Your instructions:
Return, word for word, every entry in the listing below, but not its images.

+ + + + +

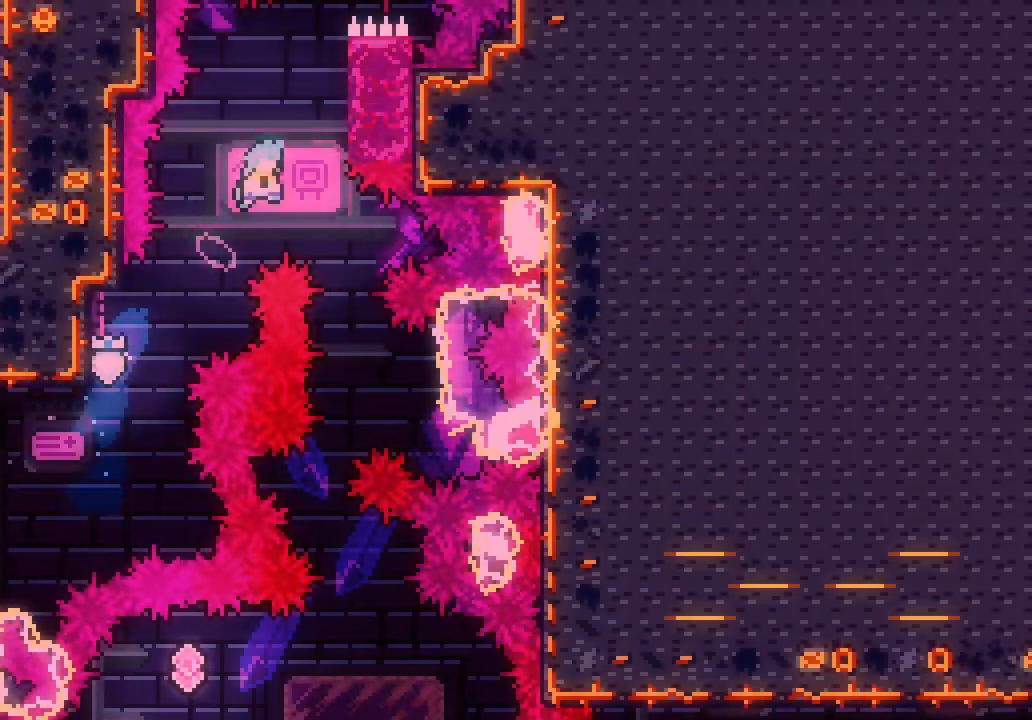
{"keys": [], "events": [[333, "jump3", "up"], [333, "right", "up"]]}
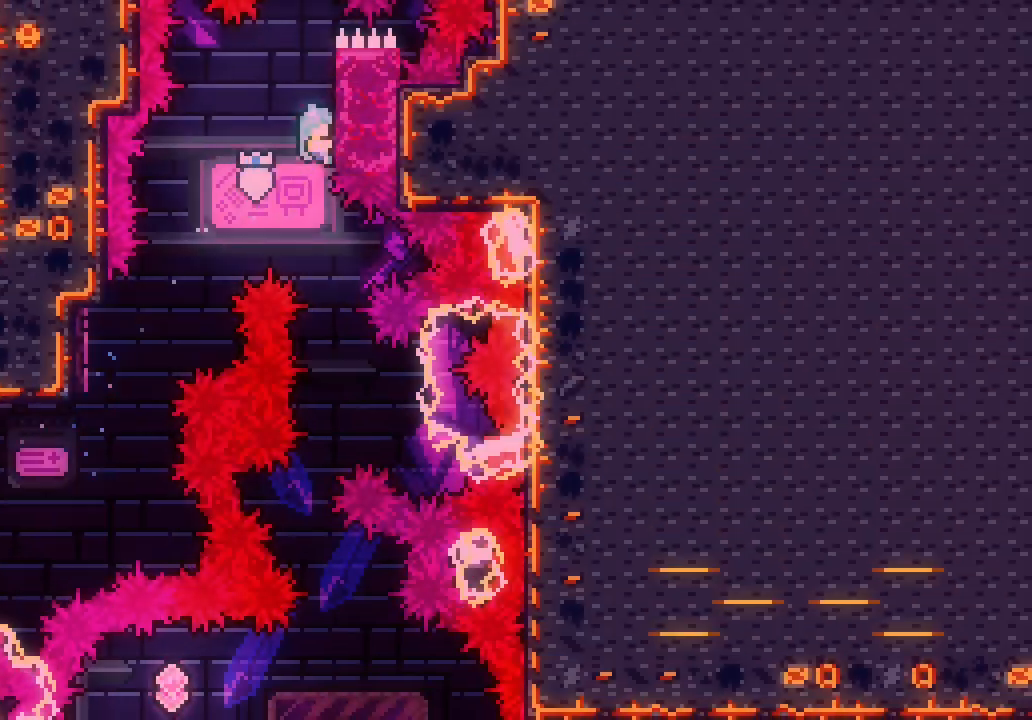
{"keys": ["left"], "events": [[117, "left", "down"]]}
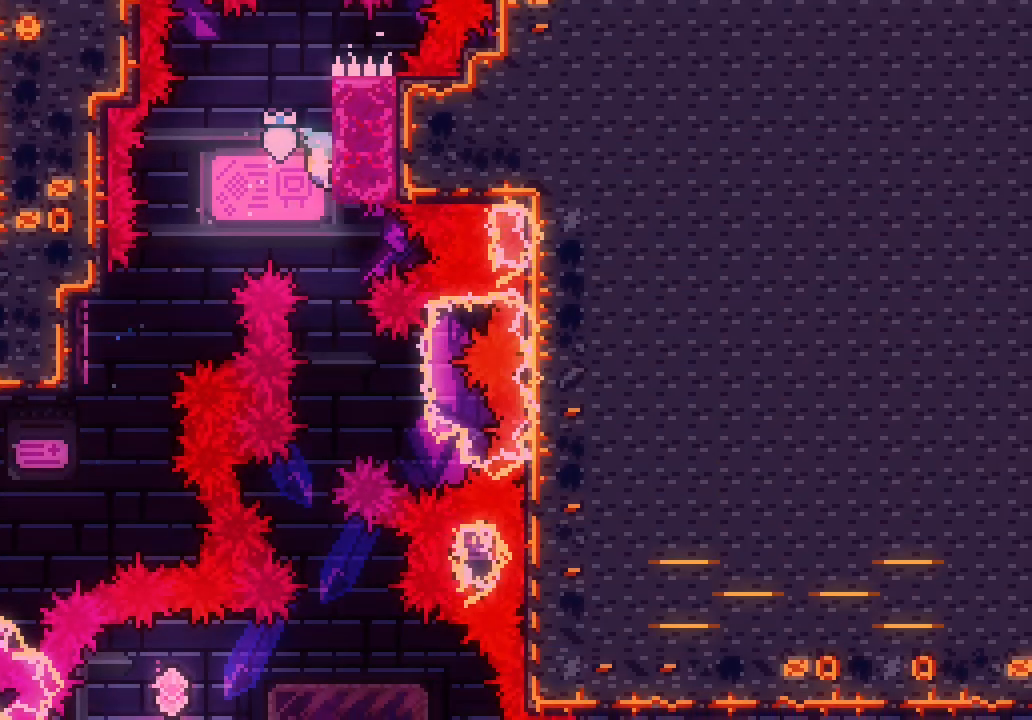
{"keys": ["left"], "events": []}
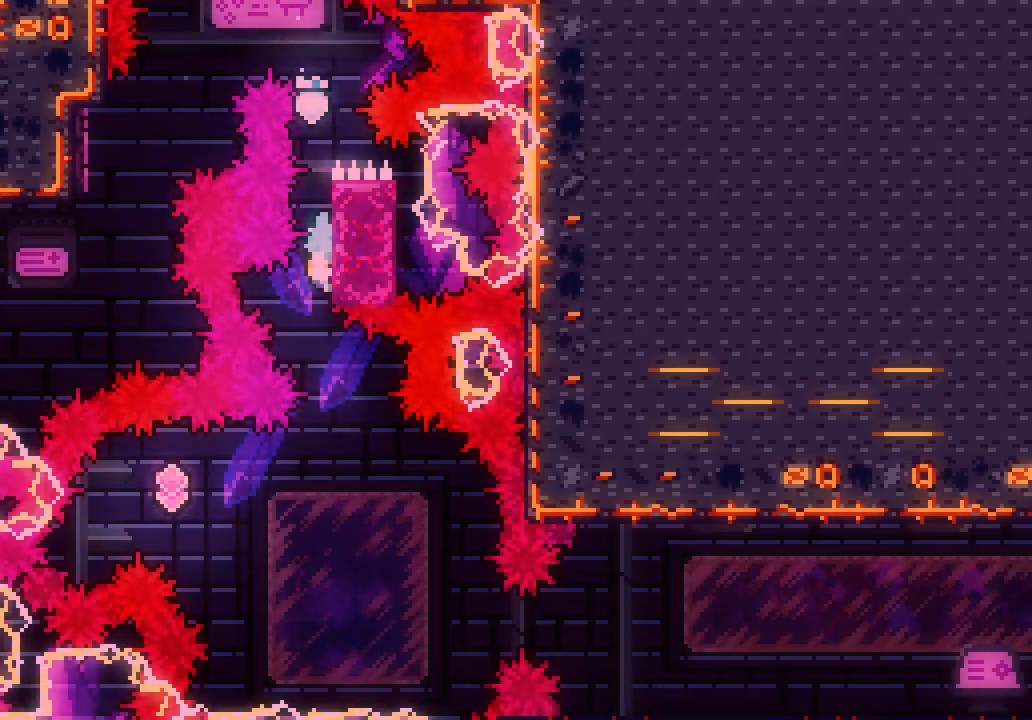
{"keys": ["jump3", "left"]}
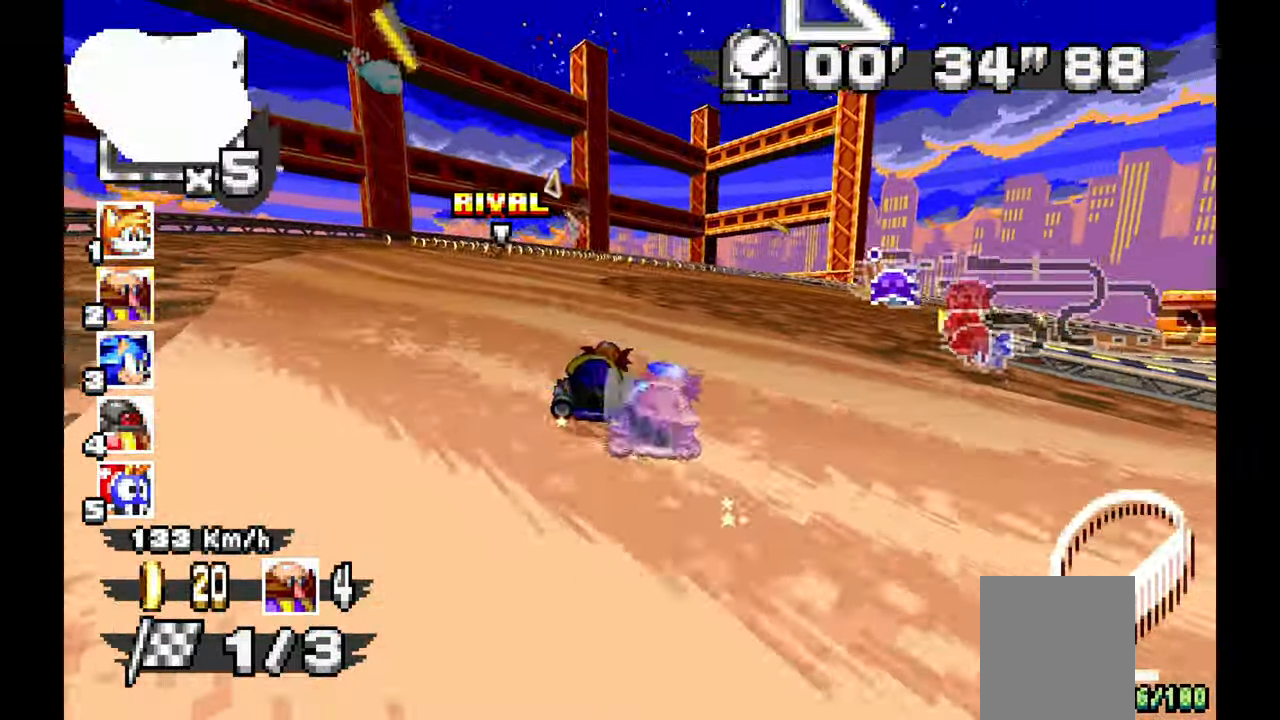
Gameplay with a controller; each line is a JSON object with the inputs held at the frame after it. "events" lists button and stick changes between this image and that frame as [ms after this image, input, new state], when the widget could be followed in between. Not read: HOME L1 L3 R3 SELECT START TOUCHPAD Y.
{"buttons": ["A", "R1"], "left_stick": "left"}
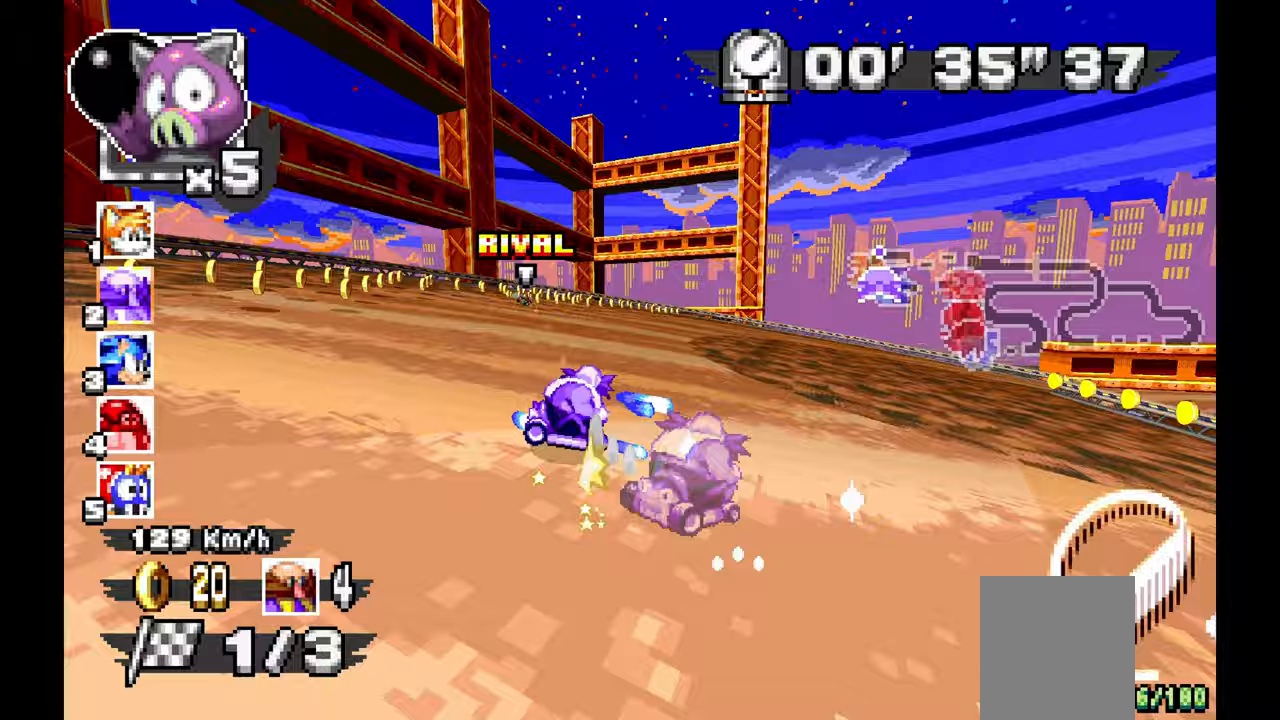
{"buttons": ["A", "R1"], "left_stick": "right", "events": [[17, "left_stick", "center"], [67, "left_stick", "right"]]}
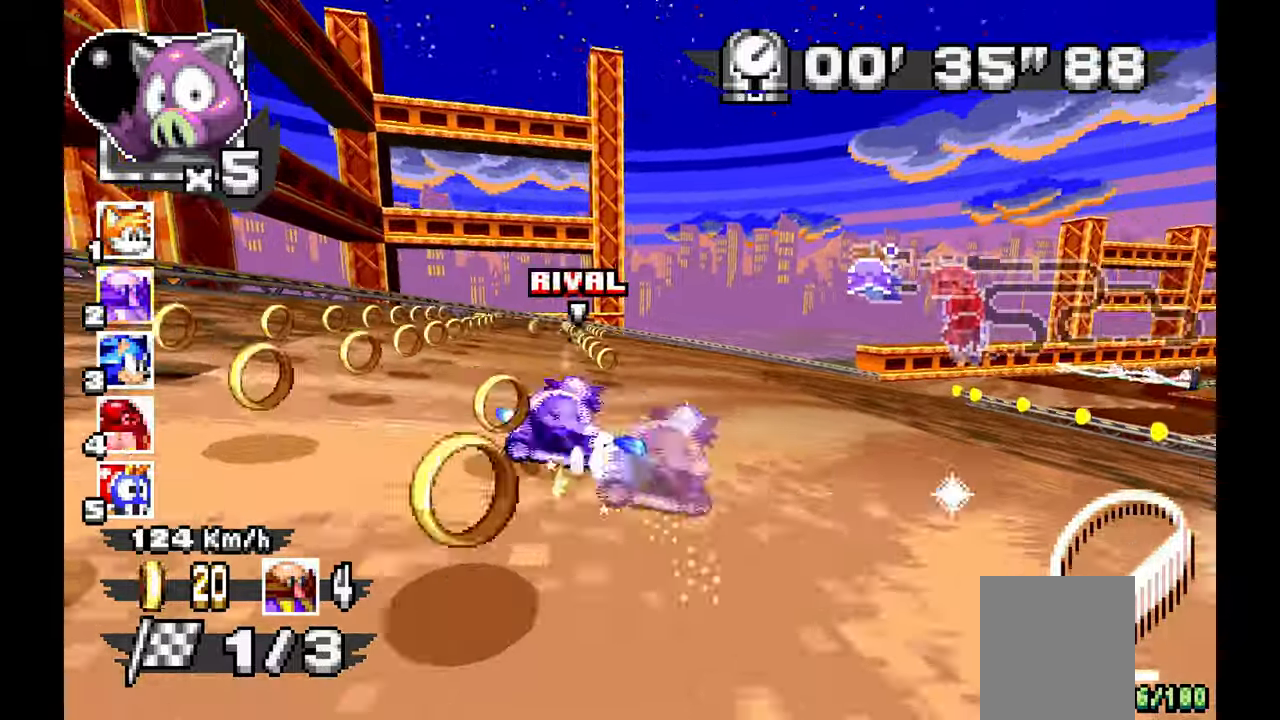
{"buttons": ["A"], "left_stick": "right", "events": [[467, "R1", "up"]]}
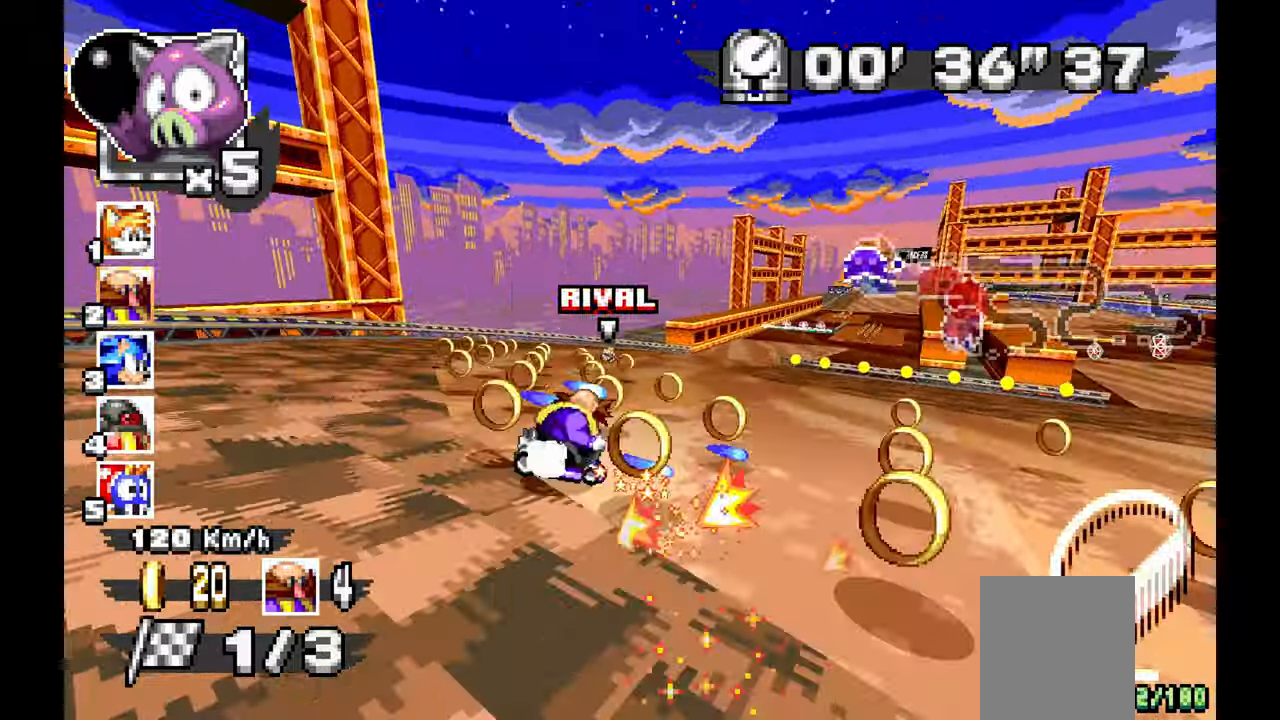
{"buttons": ["A"], "left_stick": "up-left", "events": [[383, "left_stick", "up-left"]]}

+ + + + +

Response:
{"keys": [], "events": [[333, "jump3", "up"], [333, "right", "up"]]}
{"keys": ["left"], "events": [[117, "left", "down"]]}
{"keys": ["left"], "events": []}
{"keys": ["jump3", "left"]}
Gameplay with a controller; each line is a JSON object with the inputs held at the frame after it. "events" lists button and stick changes between this image and that frame as [ms after this image, input, new state], when the widget could be followed in between. Not read: HOME L1 L3 R3 SELECT START TOUCHPAD Y.
{"buttons": ["A", "R1"], "left_stick": "left"}
{"buttons": ["A", "R1"], "left_stick": "right", "events": [[17, "left_stick", "center"], [67, "left_stick", "right"]]}
{"buttons": ["A"], "left_stick": "right", "events": [[467, "R1", "up"]]}
{"buttons": ["A"], "left_stick": "up-left", "events": [[383, "left_stick", "up-left"]]}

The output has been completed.